Treatment with halofuginone results in marked growth inhibition of a von Hippel-Lindau pheochromocytoma in vivo.

Halofuginone has recently been shown to inhibit tumor progression of various types of cancers. The antitumoral effect was associated with decreased tumor angiogenesis rather than a direct cytostatic effect on the tumor cells. The antiangiogenic action of the drug could be related to its inhibition of collagen type I synthesis, inhibition of matrix metalloproteinases (MMPs), or via both mechanisms because both collagen synthesis and MMP activity have been shown to be involved in angiogenesis. Vascular endothelial growth factor (VEGF), in addition to its effect on endothelial cell proliferation, has been shown to be a potent inducer of MMP expression.
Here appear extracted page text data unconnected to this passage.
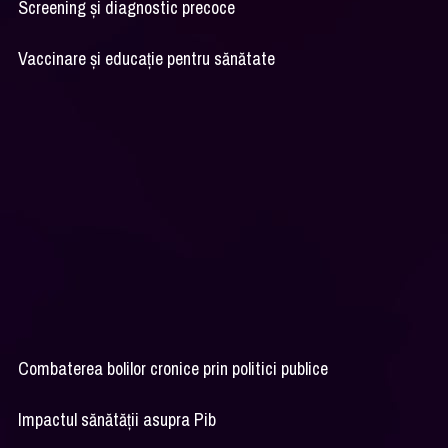
Screening și diagnostic precoce
Vaccinare și educație pentru sănătate
Combaterea bolilor cronice prin politici publice
Impactul sănătății asupra Pib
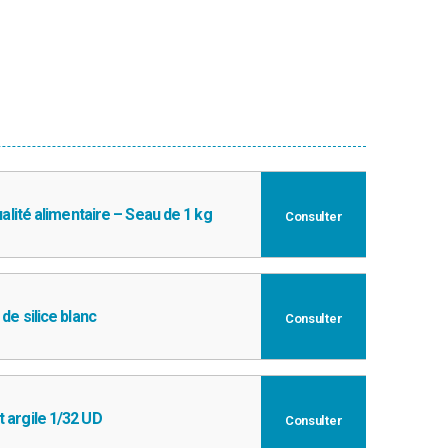
ualité alimentaire – Seau de 1 kg
Consulter
de silice blanc
Consulter
 argile 1/32 UD
Consulter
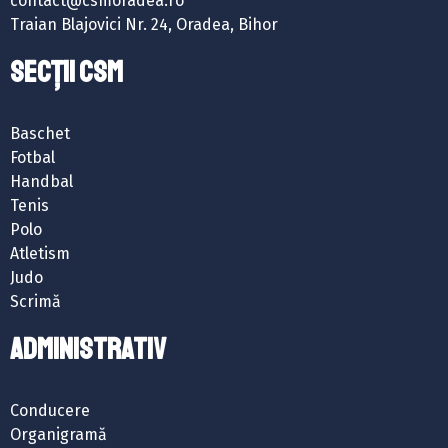
contact@csmoradea.ro
Traian Blajovici Nr. 24, Oradea, Bihor
SECȚII CSM
Baschet
Fotbal
Handbal
Tenis
Polo
Atletism
Judo
Scrimă
ADMINISTRATIV
Conducere
Organigramă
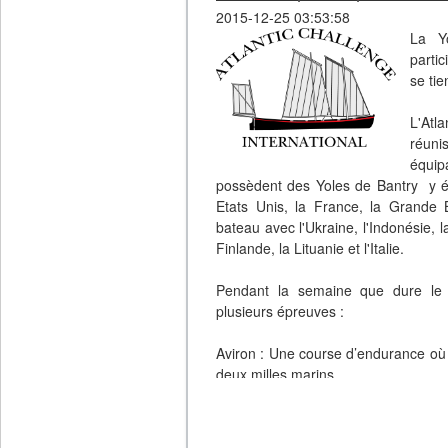
2015-12-25 03:53:58
Les 64 sorties du bateau ont permi
La Y
varié.
partic
se ti
L'association désire acquérir ou me
l'offre récréative nautique à Bruxelle
L'Atl
réuni
Pour télécharger le rapport d'activit
équi
possèdent des Yoles de Bantry y éta
Etats Unis, la France, la Grande B
bateau avec l'Ukraine, l'Indonésie, 
Finlande, la Lituanie et l'Italie.
Pendant la semaine que dure le 
plusieurs épreuves :
Aviron : Une course d’endurance où 
deux milles marins.
Voile : Une régate sous voiles utili
classique.
Voile et aviron : Le parcours est simi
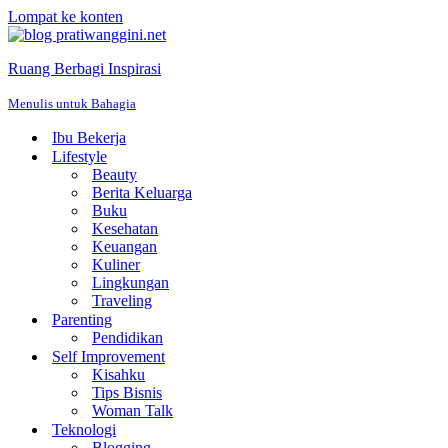
Lompat ke konten
Ruang Berbagi Inspirasi
Menulis untuk Bahagia
Ibu Bekerja
Lifestyle
Beauty
Berita Keluarga
Buku
Kesehatan
Keuangan
Kuliner
Lingkungan
Traveling
Parenting
Pendidikan
Self Improvement
Kisahku
Tips Bisnis
Woman Talk
Teknologi
Blogging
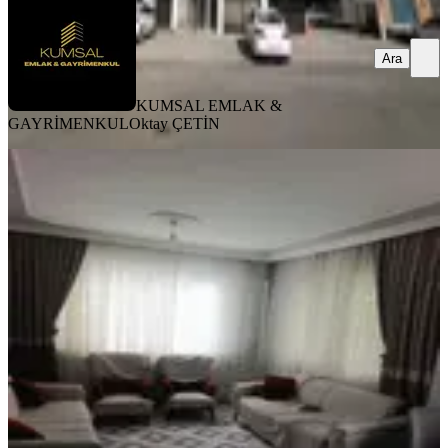
Ara
KUMSAL EMLAK &
GAYRİMENKUL
Oktay ÇETİN
BALKONLU
Batur Gayrimenkul'den Başharık'ta
Satılık 3+1 Ara Kat Daire
Battalgazi, Başharık Mahallesi
3+1
·
150 m²
·
1. Kat
·
19.07.2026
1.775.000 ₺
BTR gayrimenkul
CİHAT BATUR
Ara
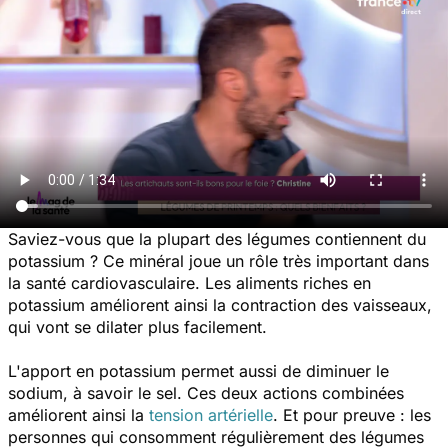
Saviez-vous que la plupart des légumes contiennent du
potassium ? Ce minéral joue un rôle très important dans
la santé cardiovasculaire. Les aliments riches en
potassium améliorent ainsi la contraction des vaisseaux,
qui vont se dilater plus facilement.
L'apport en potassium permet aussi de diminuer le
sodium, à savoir le sel. Ces deux actions combinées
améliorent ainsi la
tension artérielle
. Et pour preuve : les
personnes qui consomment régulièrement des légumes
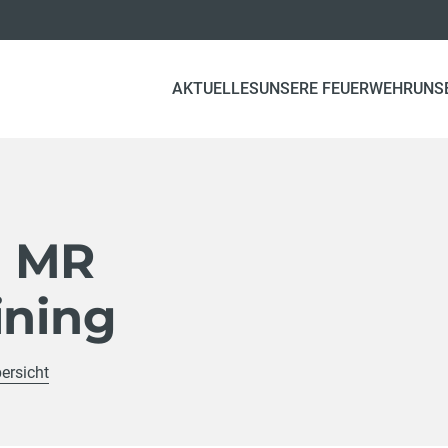
AKTUELLES
UNSERE FEUERWEHR
UNS
g MR
ining
ersicht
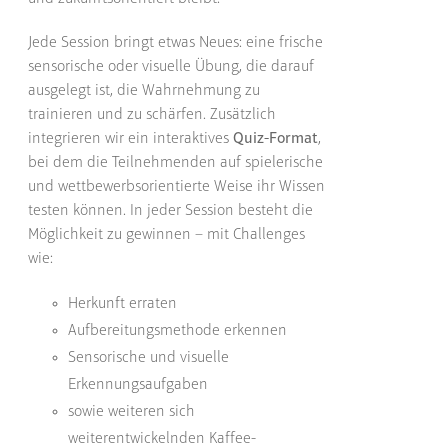
Jede Session bringt etwas Neues: eine frische
sensorische oder visuelle Übung, die darauf
ausgelegt ist, die Wahrnehmung zu
trainieren und zu schärfen. Zusätzlich
integrieren wir ein interaktives
Quiz-Format
,
bei dem die Teilnehmenden auf spielerische
und wettbewerbsorientierte Weise ihr Wissen
testen können. In jeder Session besteht die
Möglichkeit zu gewinnen – mit Challenges
wie:
Herkunft erraten
Aufbereitungsmethode erkennen
Sensorische und visuelle
Erkennungsaufgaben
sowie weiteren sich
weiterentwickelnden Kaffee-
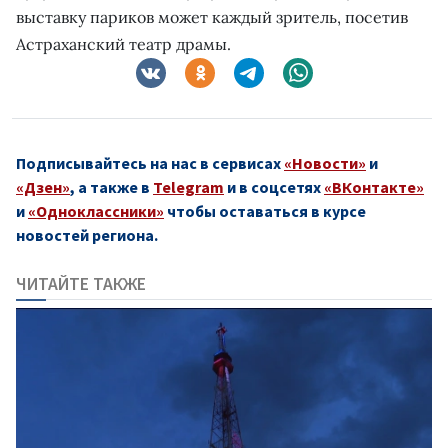
выставку париков может каждый зритель, посетив
Астраханский театр драмы.
Подписывайтесь на нас в сервисах
«Новости»
и
«Дзен»
, а также в
Telegram
и в соцсетях
«ВКонтакте»
и
«Одноклассники»
чтобы оставаться в курсе
новостей региона.
ЧИТАЙТЕ ТАКЖЕ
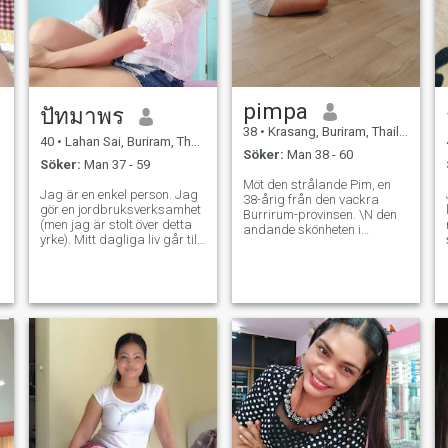
flitig, ärlig och lojal mot de
flesta älskare, som
utmaningar och vill leva med
någon som verkligen älskar
mig. Min specialitet är att
jag kan ta hand om min
partner mycket väl. Mitt
pimpa
personliga motto är livet för
ปัทมาพร
min partner är mitt liv. Jag
38
•
Krasang, Buriram, Thailand
kommer att göra allt för att
40
•
Lahan Sai, Buriram, Thailand
Söker:
Man 38 - 60
.
min partner ska vara lycklig.
Söker:
Man 37 - 59
a
Möt den strålande Pim, en
Jag är en enkel person. Jag
38-årig från den vackra
gör en jordbruksverksamhet
Burrirum-provinsen. \N den
(men jag är stolt över detta
andande skönheten i
yrke). Mitt dagliga liv går till
Thailand, med sina gyllene
gummiplantagen och tar
stränder och höga berg,
hand om min familj.. Jag är
förtrollar praktiskt taget
inte rik. Jag hoppas att
människor över hela världen.
någon som förstår och
stående på 163 cm och
verkligen älskar mig, inte
väger 58 kg, och jag har 2
bara det ögonformade
dater, som är 4,8 år gammal
utseendet (för att jag inte är
”En lojal kvinna som
en vacker person, men kan
värdesätter ärlighet och
se 😅) men titta på mig
vänlighet, är Pim också
uppriktigt 😊 😊
adventuous, lekfull och
sammansatt.” jag älskade
att laga både thailändska
och västerländska rätter, och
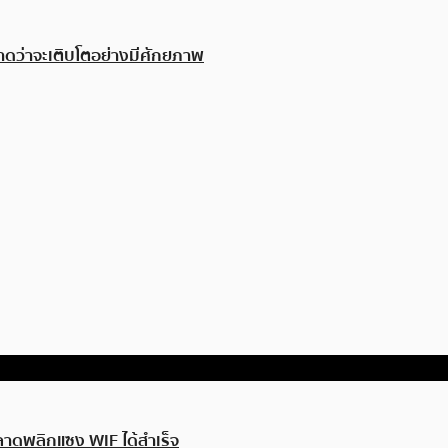
่คาดว่าจะเติบโตอย่างมีศักยภาพ
ตลาดพลิกแซง WIF ได้สำเร็จ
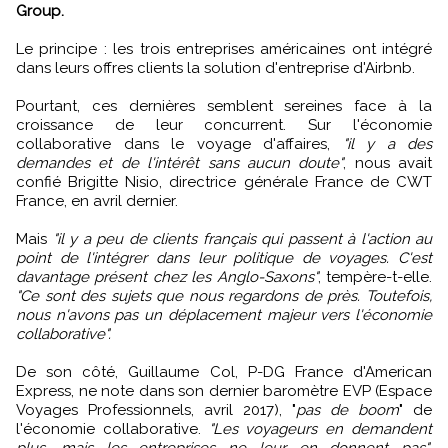
Group.
Le principe : les trois entreprises américaines ont intégré
dans leurs offres clients la solution d'entreprise d'Airbnb.
Pourtant, ces dernières semblent sereines face à la
croissance de leur concurrent. Sur l'économie
collaborative dans le voyage d'affaires,
"il y a des
demandes et de l'intérêt sans aucun doute"
, nous avait
confié Brigitte Nisio, directrice générale France de CWT
France, en avril dernier.
Mais
"il y a peu de clients français qui passent à l'action au
point de l'intégrer dans leur politique de voyages. C'est
davantage présent chez les Anglo-Saxons"
, tempère-t-elle.
"Ce sont des sujets que nous regardons de près. Toutefois,
nous n'avons pas un déplacement majeur vers l'économie
collaborative".
De son côté, Guillaume Col, P-DG France d'American
Express, ne note dans son dernier baromètre EVP (Espace
Voyages Professionnels, avril 2017), "
pas de boom
" de
l'économie collaborative.
"Les voyageurs en demandent
plus, mais les entreprises ne leur en donnent pas"
,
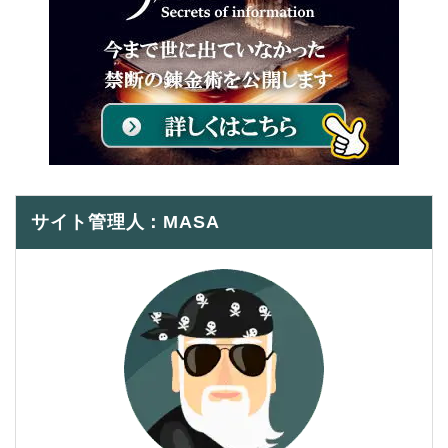
サイト管理人：MASA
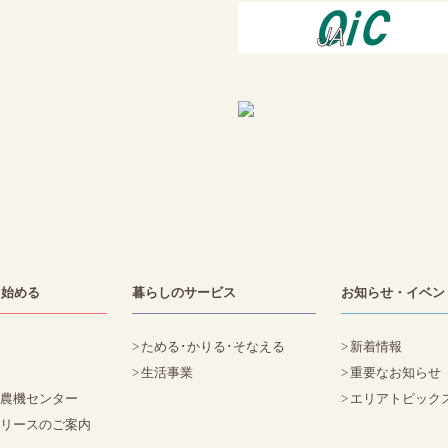
・始める
暮らしのサービス
お知らせ・イベン
ためる･かりる･そなえる
新着情報
生活事業
重要なお知らせ
た農機センター
エリアトピック
定リースのご案内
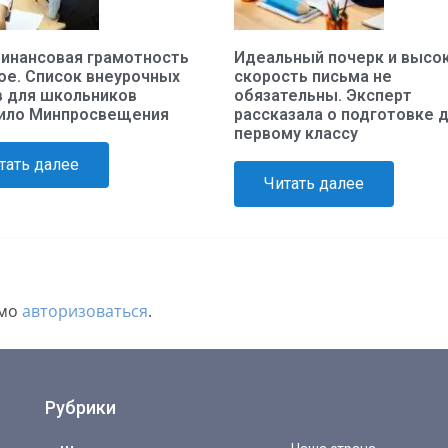
финансовая грамотность
Идеальный почерк и высо
гое. Список внеурочных
скорость письма не
в для школьников
обязательны. Эксперт
ило Минпросвещения
рассказала о подготовке д
первому классу
тать далее
Читать далее
имо
авторизоваться
.
Рубрики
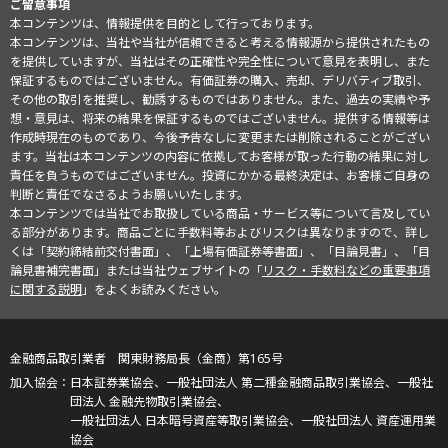
ご留意事項
本コンテンツは、情報提供を目的として行っております。
本コンテンツは、当社や当社が信頼できると考える情報源から提供されたもの
を提供していますが、当社はその正確性や完全性について意見を表明し、また
保証するものではございません。有価証券の購入、売却、デリバティブ取引、
その他の取引を推奨し、勧誘するものではありません。また、過去の実績や予
想・意見は、将来の結果を保証するものではございません。提供する情報等は
作成時現在のものであり、今後予告なしに変更または削除されることがござい
ます。当社は本コンテンツの内容に依拠してお客様が取った行動の結果に対し
責任を負うものではございません。投資にかかる最終決定は、お客様ご自身の
判断と責任でなさるようお願いいたします。
本コンテンツでは当社でお取扱している商品・サービス等について言及してい
る部分があります。商品ごとに手数料等およびリスクは異なりますので、詳し
くは「契約締結前交付書面」、「上場有価証券等書面」、「目論見書」、「目
論見書補完書面」または当社ウェブサイトの「
リスク・手数料などの重要事項
に関する説明
」をよくお読みください。
金融商品取引業者 関東財務局長（金商）第165号
日本証券業協会、一般社団法人 第二種金融商品取引業協会、一般社
団法人 金融先物取引業協会、
一般社団法人 日本暗号資産等取引業協会、一般社団法人 資産運用業
協会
Because von Hippel-Lindau (VHL)-associated tumors express high levels of VEGF, it was of interest to ascertain the potential usefulness of halofuginone for treatment of these tumors. Pheochromocytoma tissue fragments obtained at surgery from a VHL type 2a patient were propagated s.c. in male BALB/c nu/nu (nude) mice. For experiments, 2-3-mm tumor fragments were transplanted secondarily s.c. to nude mice. Two treatment groups received halofuginone in standard lab chow at 3 and 5 ppm; control animals received regular chow. All groups were followed for 6 weeks after transplantation. A marked and significant diminution of tumor size and weight was observed in the drug-treated animals (>90% reduction of mean tumor volume for both the 3 and 5 ppm groups). In vivo magnetic resonance imaging analysis of tumors in halofuginone-treated animals showed a significant reduction of vascular functionality. Immunohistochemical studies revealed decreased collagen type I levels and vascular density in treated tumors and gelatinase assays of tumor extracts revealed a reduction of MMP-2 and MMP-9 activity in halofuginone-treated cells. Taken together, our data indicate that therapy directed at blocking MMP activity (presumably related to excessive VEGF expression in VHL) and reduction of type I collagen deposition curtails angiogenesis and thereby presumably tumor growth in this model system.